Appends all of the inputs to make a single string. If no inputs, returns an empty string.

length

Returns the number of characters including spaces in the string. This is the length of the given text string.

is empty

Returns whether or not the string contains any characters (including spaces). When the string length is 0, returns true otherwise it returns false.

compare texts < > = ≠

Returns whether or not the first string is lexicographically <, >, =, or ≠ the second string depending on which dropdown is selected.

A string a considered lexicographically greater than another if it is alphabetically greater than the other string. Essentially, it would come after it in the dictionary. All uppercase letters are considered smaller or to occur before lowercase letters. cat would be > Cat.

trim

Removes any spaces leading or trailing the input string and returns the result.

upcase

Returns a copy of its text string argument converted to all upper case.

downcase

Returns a copy of its text string argument converted to all lower case.

starts at

Returns the character position where the first character of piece first appears in text, or 0 if not present. For example, the location of ana in havana banana is 4.

contains

Returns true if piece appears in text; otherwise, returns false.

contains any

Returns true if any of the pieces in the piece list appear in text; otherwise, returns false.

This block can be obtained by changing the dropdown on the contains block.

contains all

Returns true if all of the pieces in the piece list appear in text; otherwise, returns false.

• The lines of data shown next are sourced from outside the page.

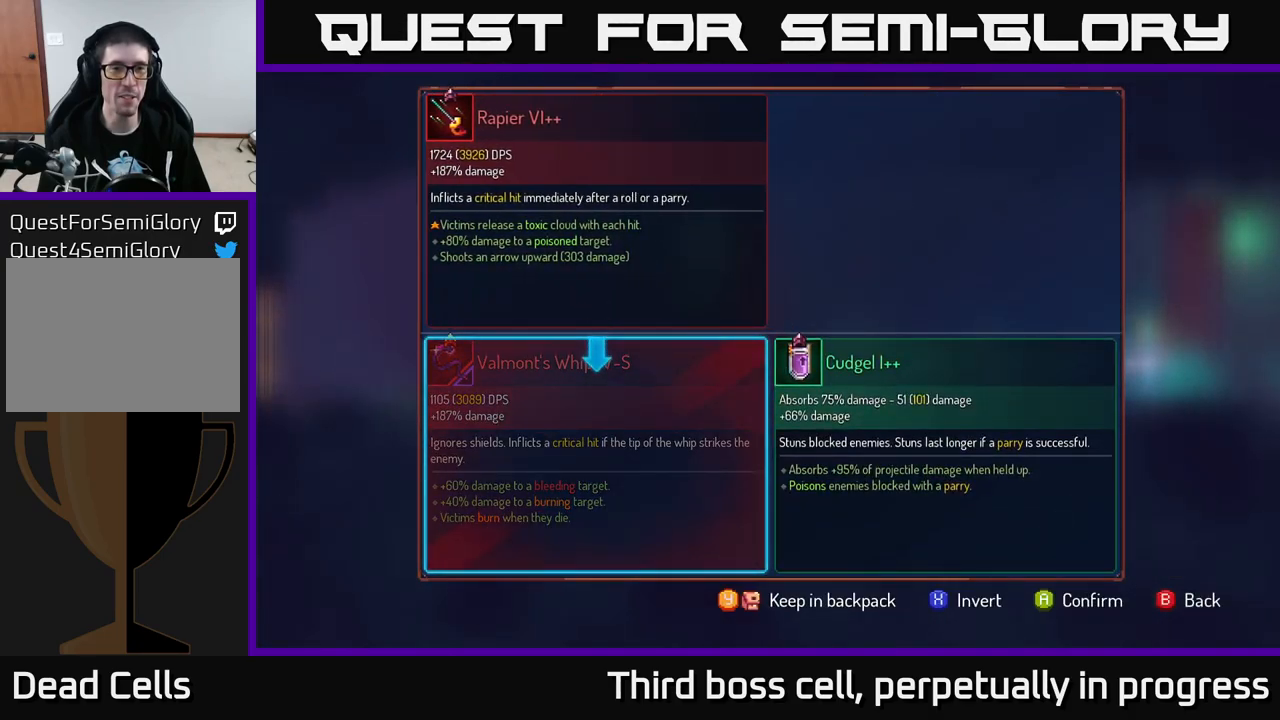
{"buttons": [], "left_stick": "center", "right_stick": "center", "events": []}
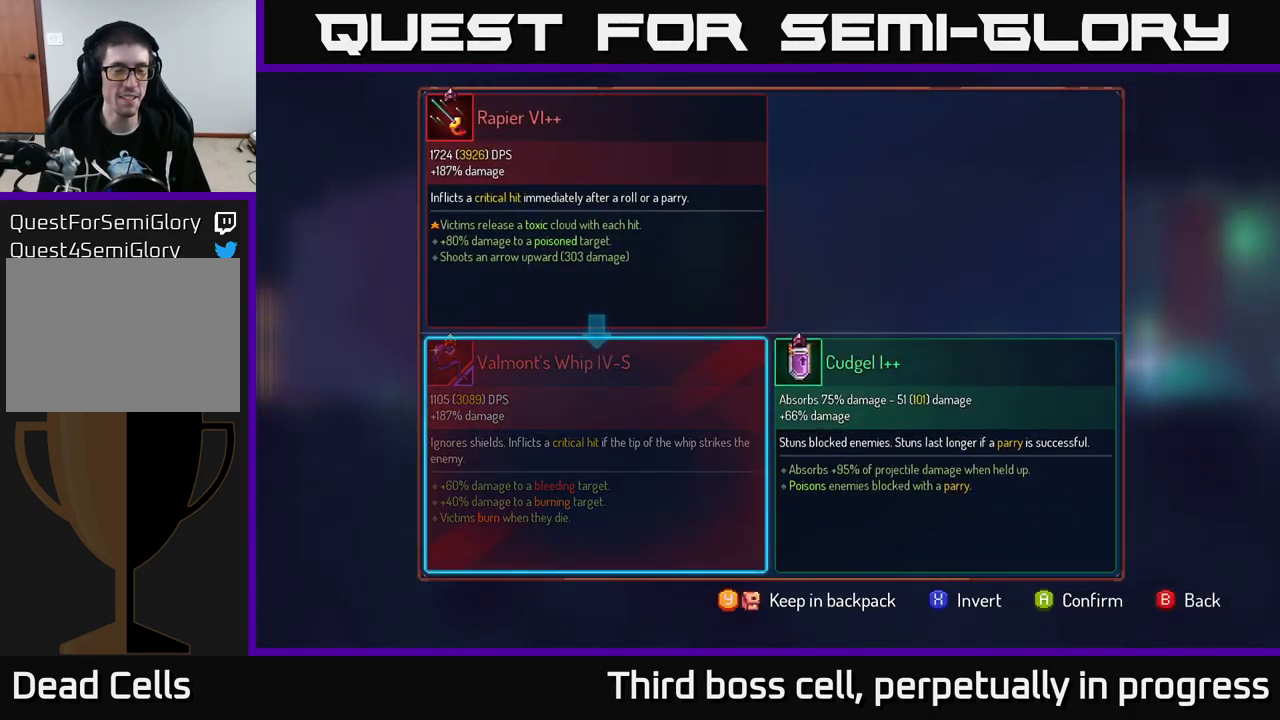
{"buttons": [], "left_stick": "center", "right_stick": "center", "events": []}
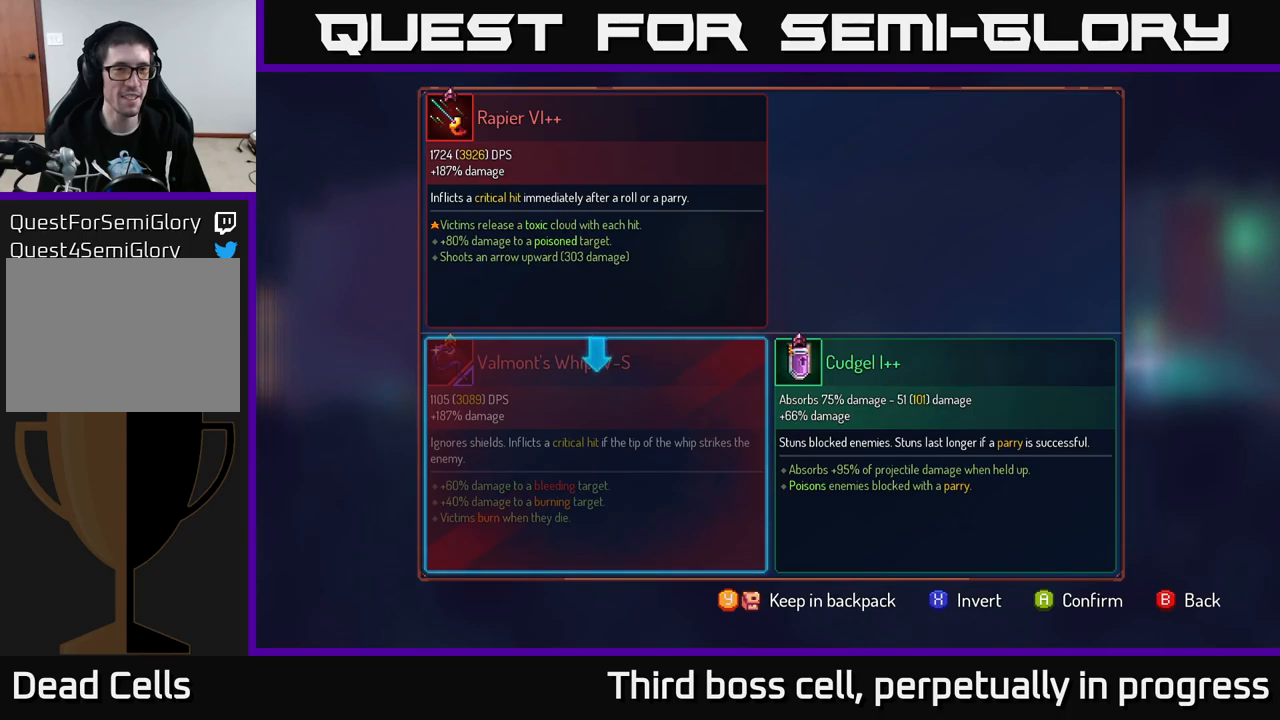
{"buttons": [], "left_stick": "center", "right_stick": "center", "events": []}
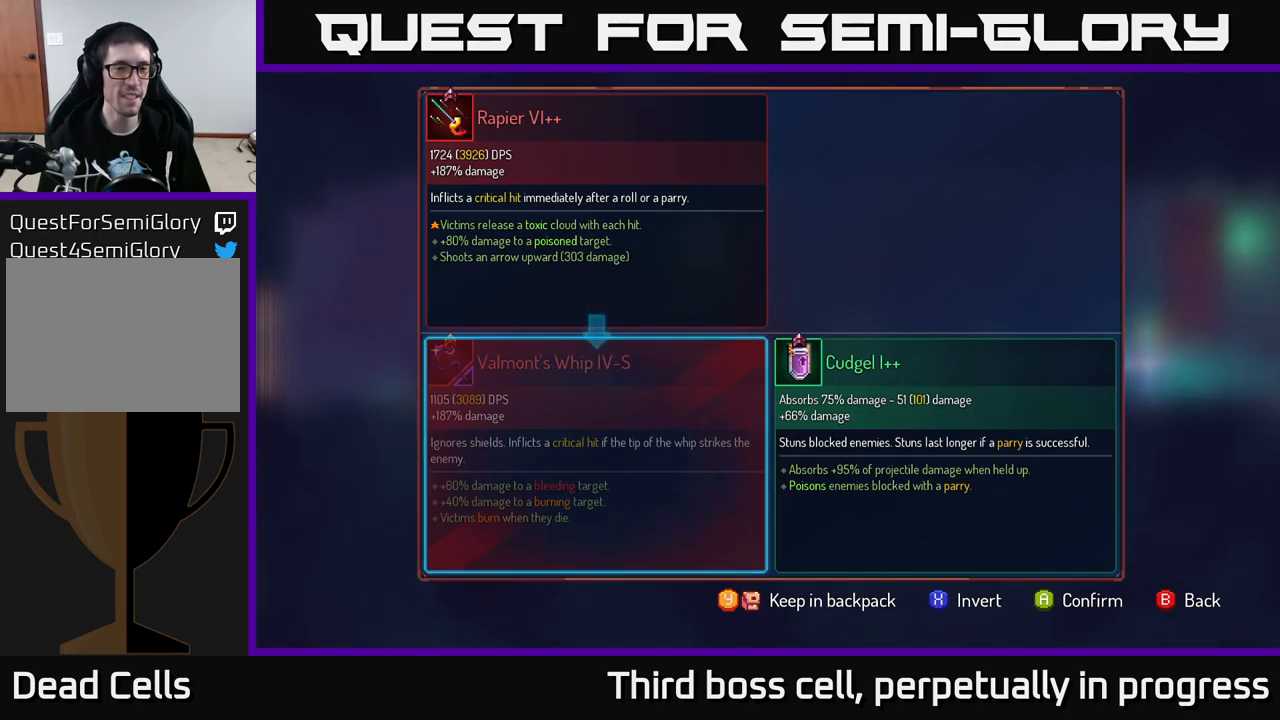
{"buttons": [], "left_stick": "center", "right_stick": "center", "events": []}
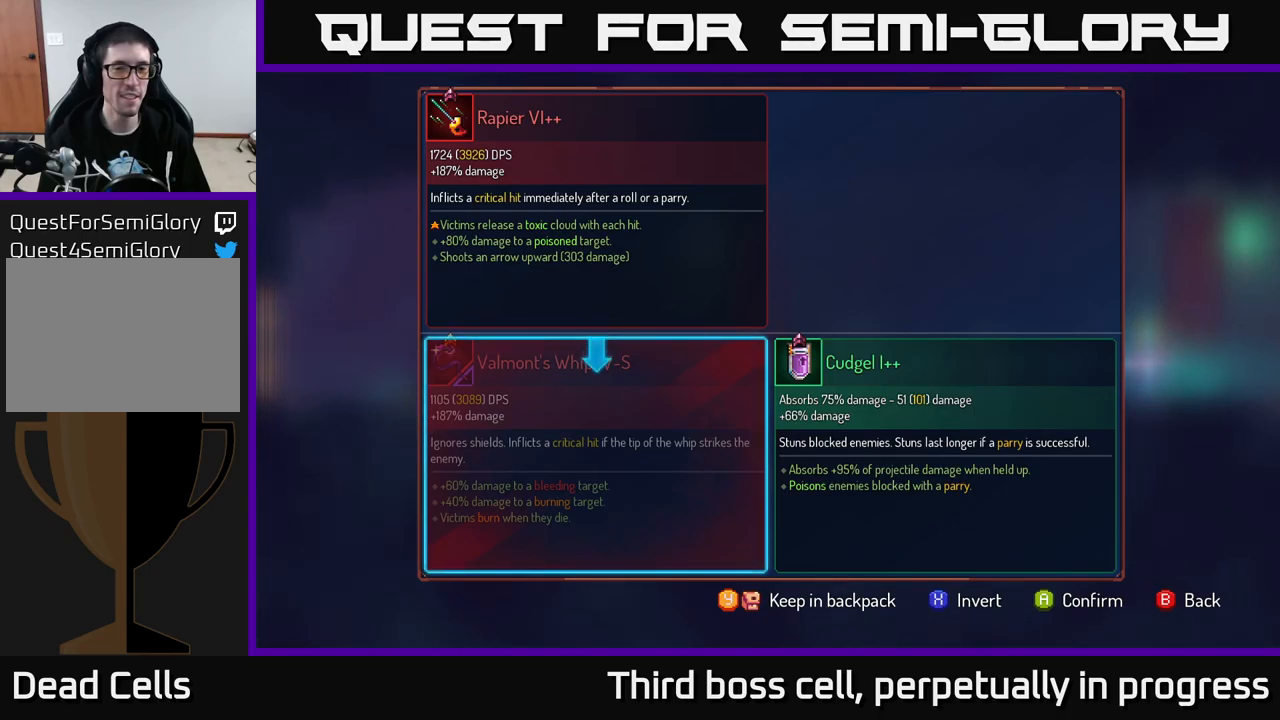
{"buttons": [], "left_stick": "center", "right_stick": "center", "events": [[450, "A", "down"], [500, "A", "up"]]}
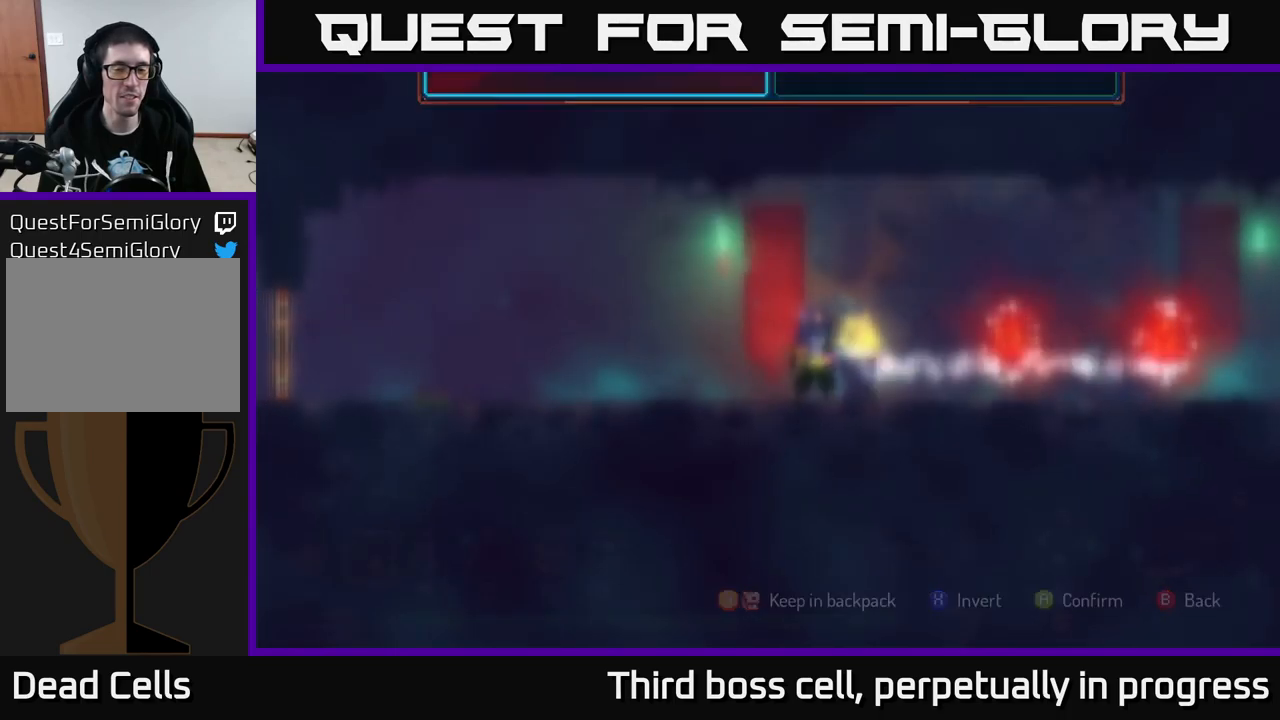
{"buttons": [], "left_stick": "center", "right_stick": "center", "events": []}
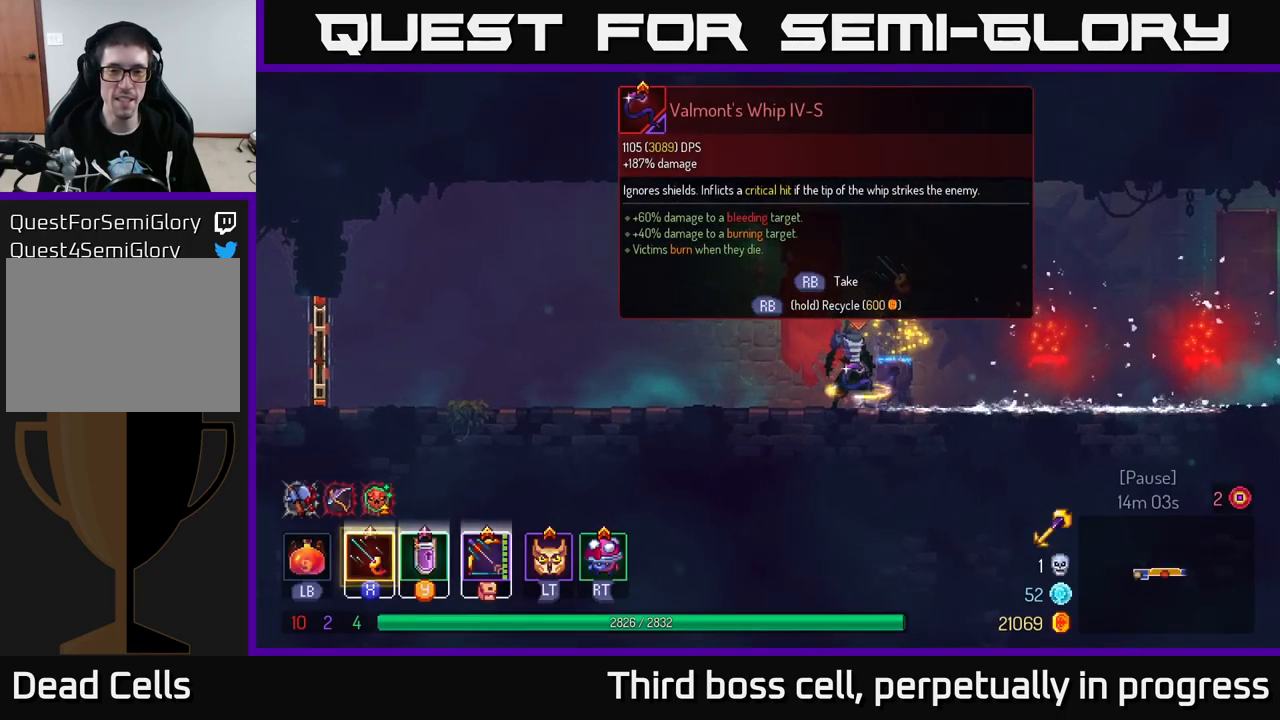
{"buttons": [], "left_stick": "center", "right_stick": "center", "events": [[17, "R1", "down"], [84, "R1", "up"], [350, "Y", "down"], [417, "Y", "up"]]}
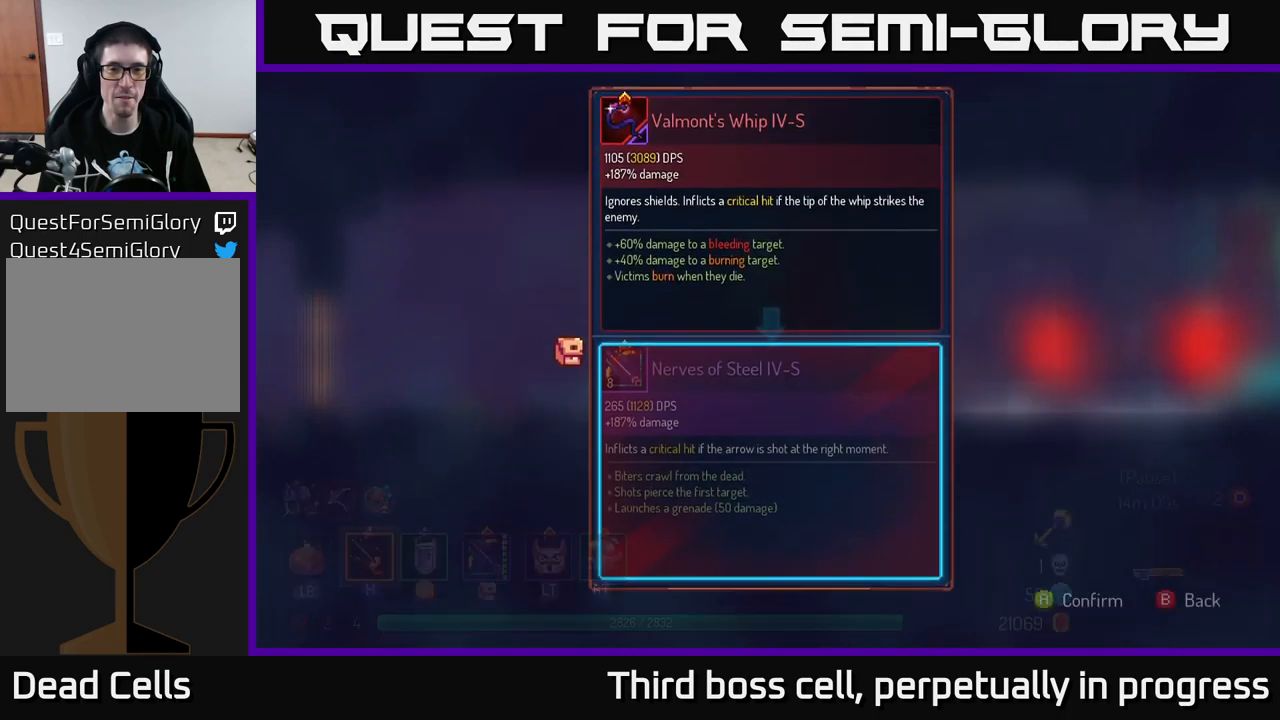
{"buttons": [], "left_stick": "center", "right_stick": "center", "events": [[200, "left_stick", "right"], [367, "left_stick", "center"]]}
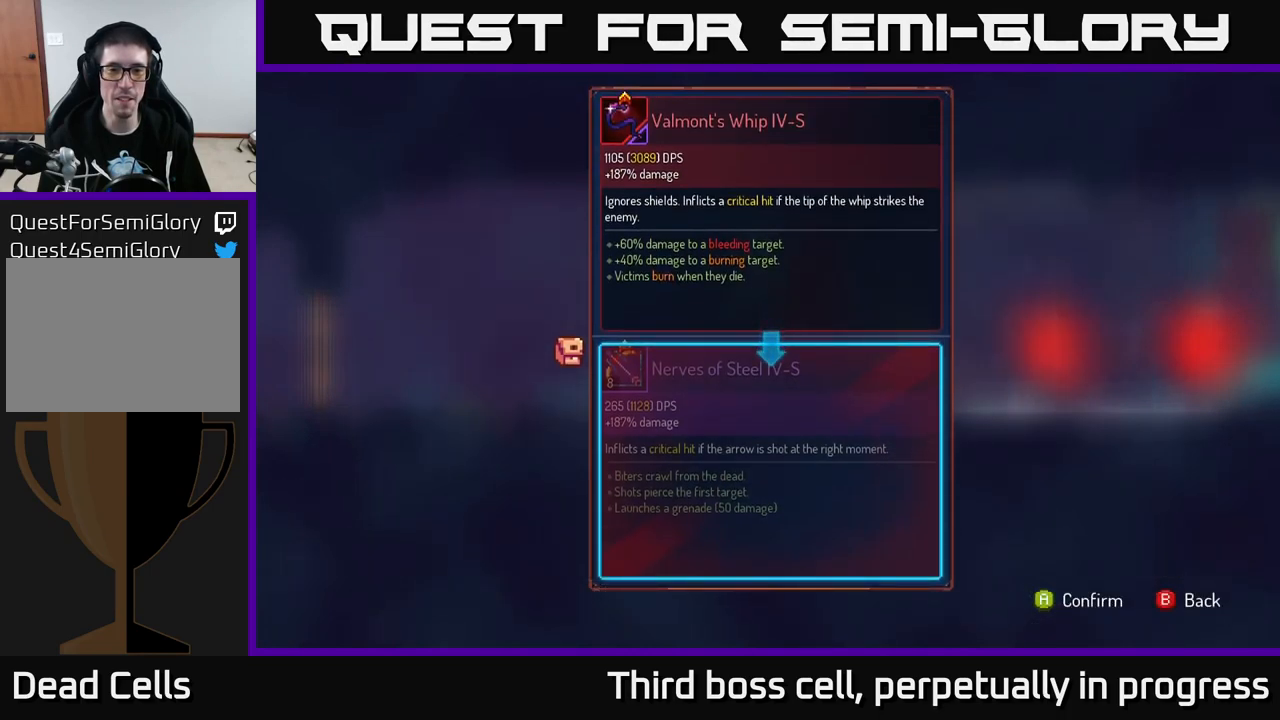
{"buttons": [], "left_stick": "center", "right_stick": "center", "events": [[434, "A", "down"], [500, "A", "up"]]}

This block can be obtained by changing the dropdown on the contains block.

split at first

Divides the given text into two pieces using the location of the first occurrence of at as the dividing point, and returns a two-item list consisting of the piece before the dividing point and the piece after the dividing point. Splitting apple,banana,cherry,dogfood with a comma as the splitting point returns a list of two items: the first is the text apple and the second is the text banana,cherry,dogfood. Notice that the comma after apple doesn’t appear in the result, because that is the dividing point.

split at first of any

Divides the given text into a two-item list, using the first location of any item in the list at as the dividing point.

Splitting i love apples bananas apples grapes by the list [ba,ap] would result in a list of two items the first being i love and the second ples bananas apples grapes.

split

Divides text into pieces using at as the dividing points and produces a list of the results. Splitting one,two,three,four at , (comma) returns the list (one two three four). Splitting one-potato,two-potato,three-potato,four at -potato, returns the list (one two three four).

split at any

Divides the given text into a list, using any of the items in at as the dividing point, and returns a list of the results.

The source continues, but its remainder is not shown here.